***** TEXTO DE LEITURA *****

Lília Carvalho Finelli*
Notícias e mais notícias vêm
sendo publicadas quando se trata da terceirização. Dentro do âmbito jurídico,
já sabemos que o tema é complexo e o debate acirrado. Mas será que os motivos
para essa disputa são bem compreendidos por aqueles que serão os mais afetados
pelas decisões que estão sendo tomadas sobre o tema?
O próprio conceito de
terceirização é um pouco misterioso. Talvez quem o tenha melhor definido seja o
professor Márcio Túlio Viana, porque a vem distinguindo em duas formas bem
diferentes[1]. Em uma,
o trabalhador vira mercadoria. É alugado para prestar serviços dentro de uma
empresa, sem dela fazer parte. Na outra forma, a própria empresa é a terceira e
produz o que a principal irá utilizar.

*****

- [OBJETIVO DA TAREFA]: Reproduza fielmente o trecho do texto sobre terceirização que começa com as palavras "O próprio conceito" e termina com "principal irá utilizar.". O material não tem nenhum papel nesta atividade.

***** ENTRADAS DE DADOS *****

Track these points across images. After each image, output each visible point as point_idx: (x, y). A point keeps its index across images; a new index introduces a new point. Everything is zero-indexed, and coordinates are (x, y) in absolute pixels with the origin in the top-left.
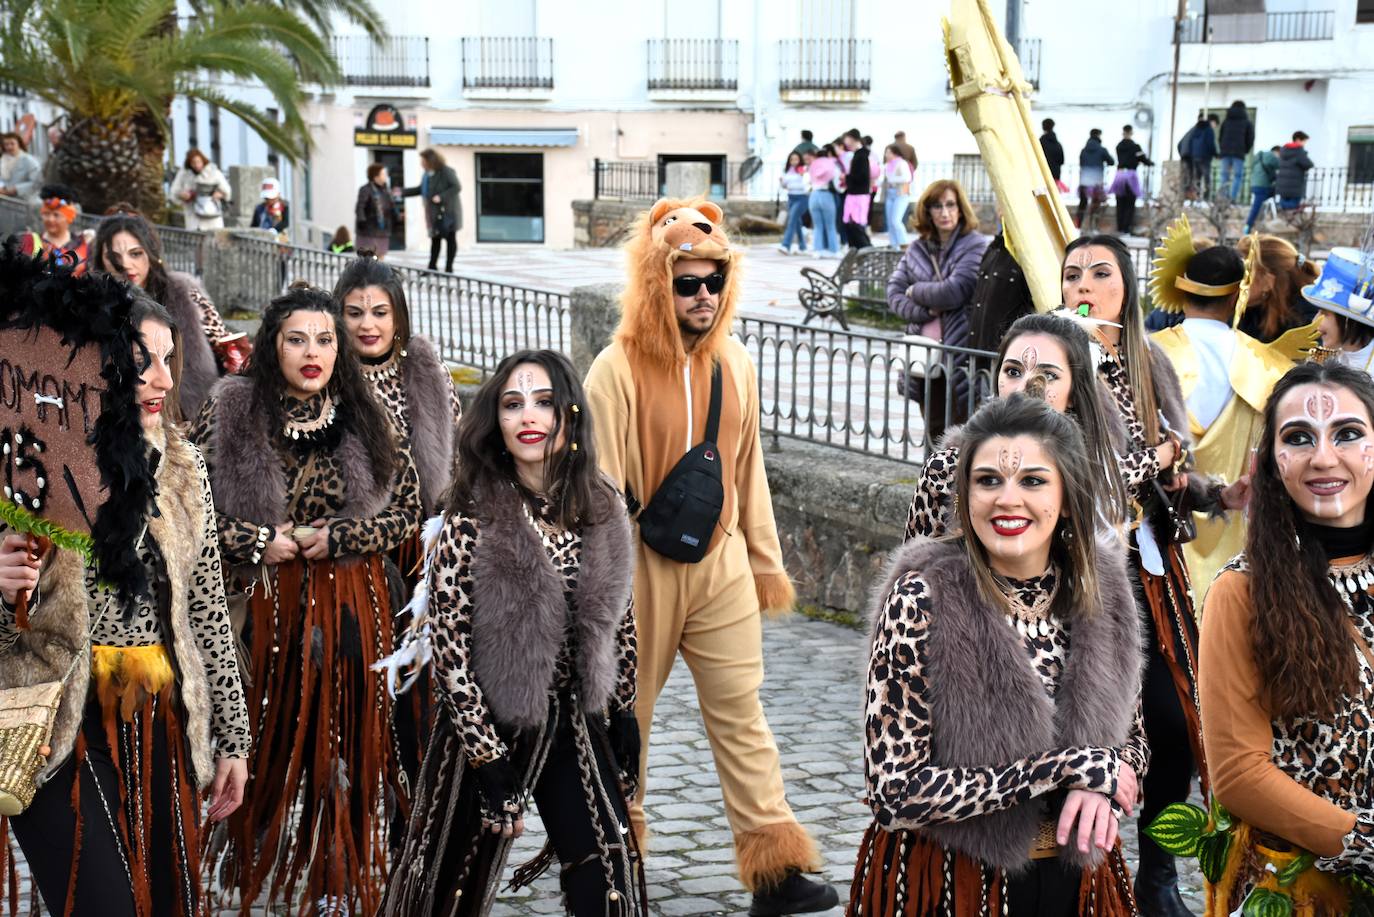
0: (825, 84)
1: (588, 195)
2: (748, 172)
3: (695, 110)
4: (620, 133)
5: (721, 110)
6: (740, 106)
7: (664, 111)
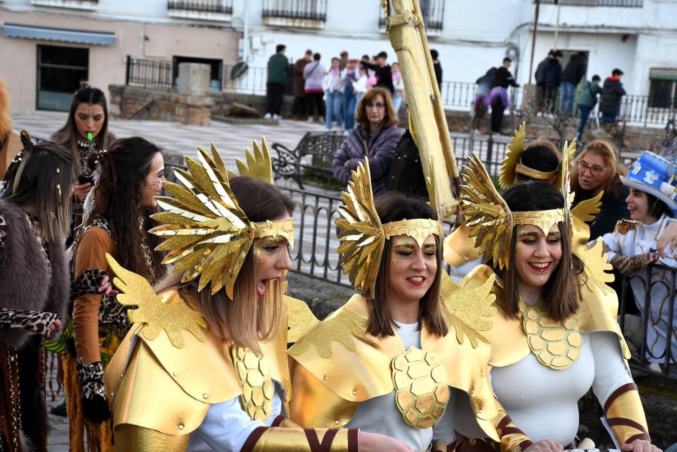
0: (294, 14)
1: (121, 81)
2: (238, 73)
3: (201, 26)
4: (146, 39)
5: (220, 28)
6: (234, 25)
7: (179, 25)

*****
***** ENTRADAS DE DADOS *****

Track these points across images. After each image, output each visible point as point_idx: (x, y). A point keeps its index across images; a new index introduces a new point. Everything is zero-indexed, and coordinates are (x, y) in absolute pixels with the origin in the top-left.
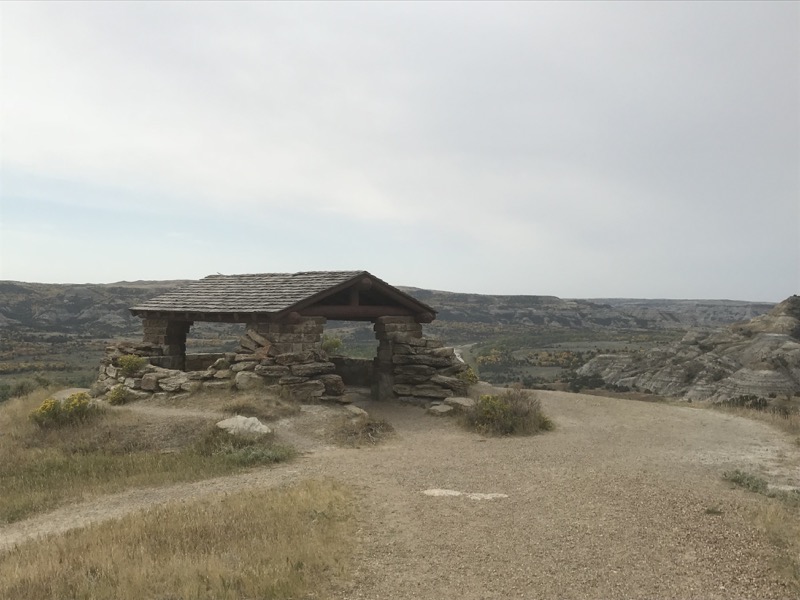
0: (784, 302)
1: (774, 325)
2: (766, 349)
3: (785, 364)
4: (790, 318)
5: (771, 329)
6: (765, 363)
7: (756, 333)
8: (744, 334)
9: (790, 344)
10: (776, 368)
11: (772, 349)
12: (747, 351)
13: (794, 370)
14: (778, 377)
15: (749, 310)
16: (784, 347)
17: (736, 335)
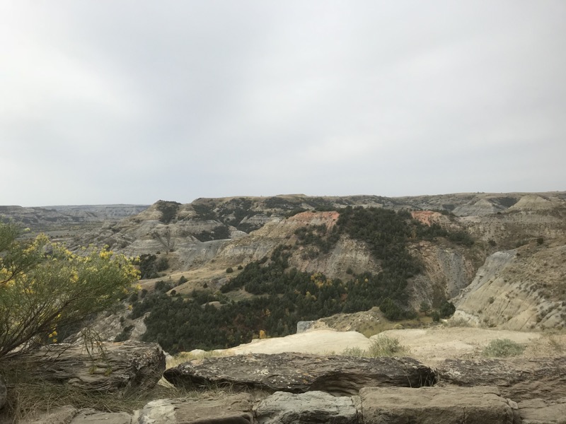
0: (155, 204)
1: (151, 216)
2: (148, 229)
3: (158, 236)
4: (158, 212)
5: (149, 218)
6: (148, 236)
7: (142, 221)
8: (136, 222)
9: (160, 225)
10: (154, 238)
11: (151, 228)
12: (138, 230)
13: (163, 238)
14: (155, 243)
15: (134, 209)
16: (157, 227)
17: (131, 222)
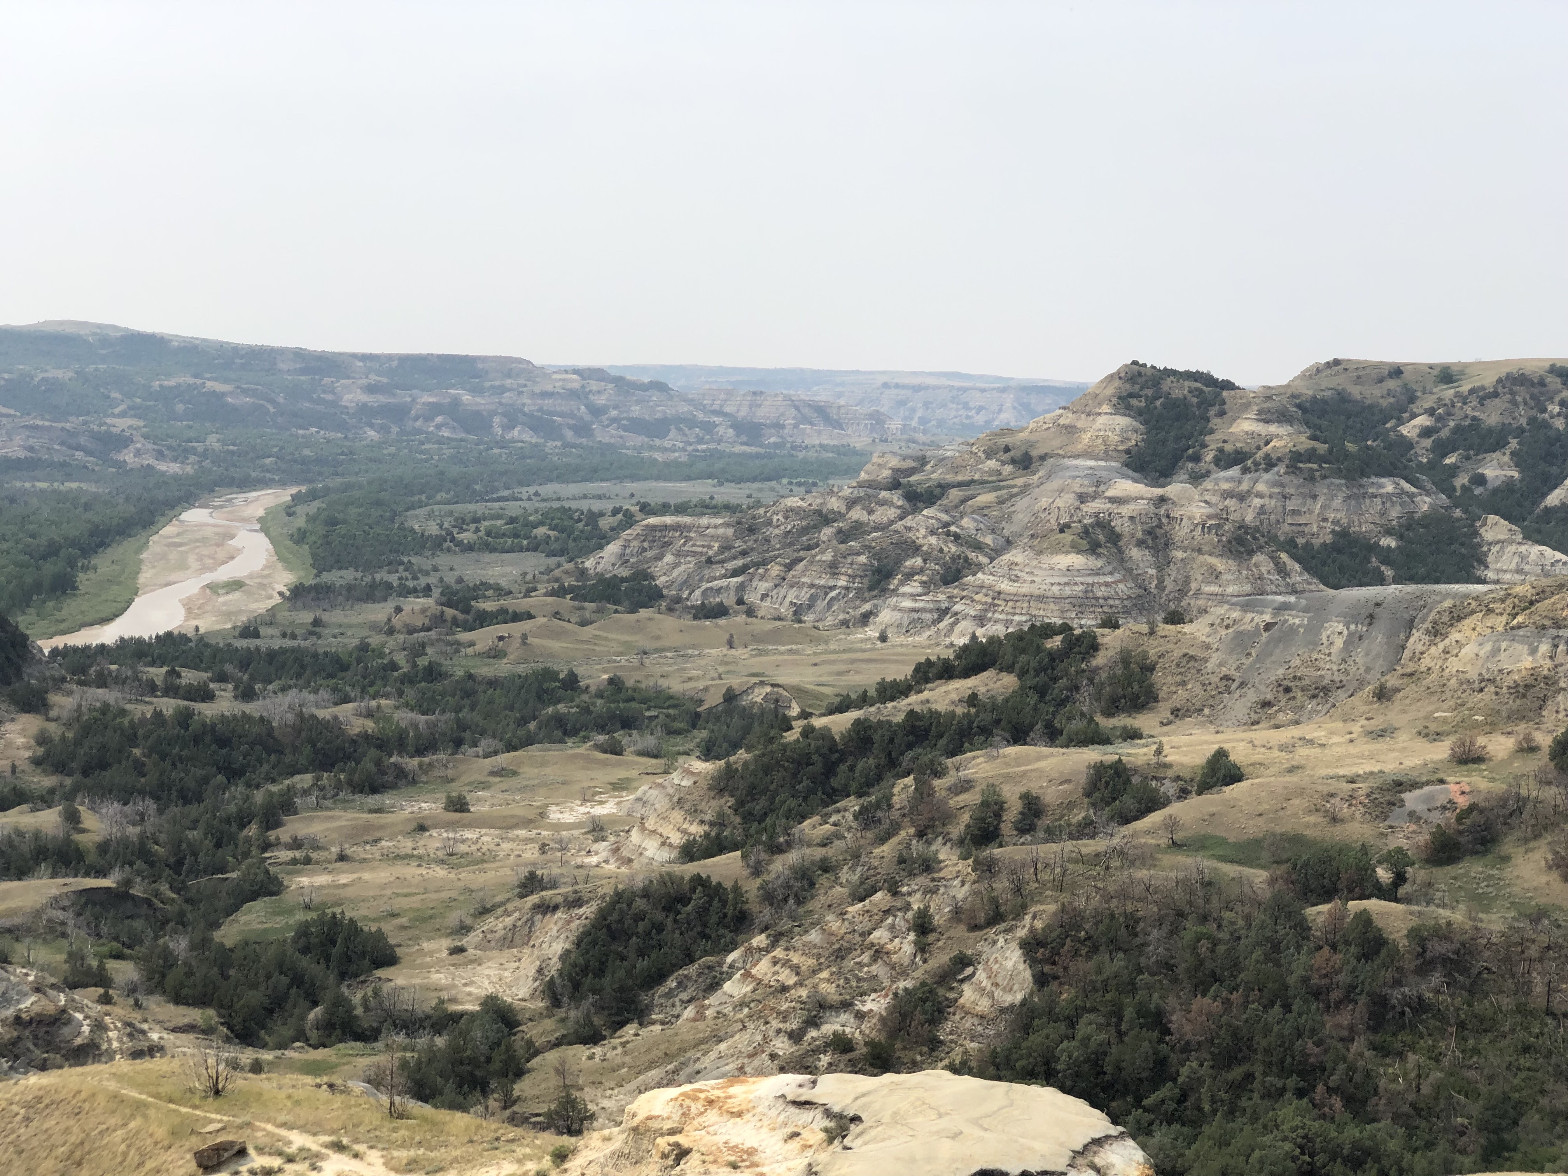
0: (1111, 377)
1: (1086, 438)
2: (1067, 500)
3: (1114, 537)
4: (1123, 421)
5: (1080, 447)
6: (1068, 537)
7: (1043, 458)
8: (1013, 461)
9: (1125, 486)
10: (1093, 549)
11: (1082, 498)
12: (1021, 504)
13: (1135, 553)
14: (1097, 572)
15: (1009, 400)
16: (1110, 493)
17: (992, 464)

*****

- [RESPOSTA DO EXERCÍCIO]:
O próprio conceito de
terceirização é um pouco misterioso. Talvez quem o tenha melhor definido seja o
professor Márcio Túlio Viana, porque a vem distinguindo em duas formas bem
diferentes[1]. Em uma,
o trabalhador vira mercadoria. É alugado para prestar serviços dentro de uma
empresa, sem dela fazer parte. Na outra forma, a própria empresa é a terceira e
produz o que a principal irá utilizar.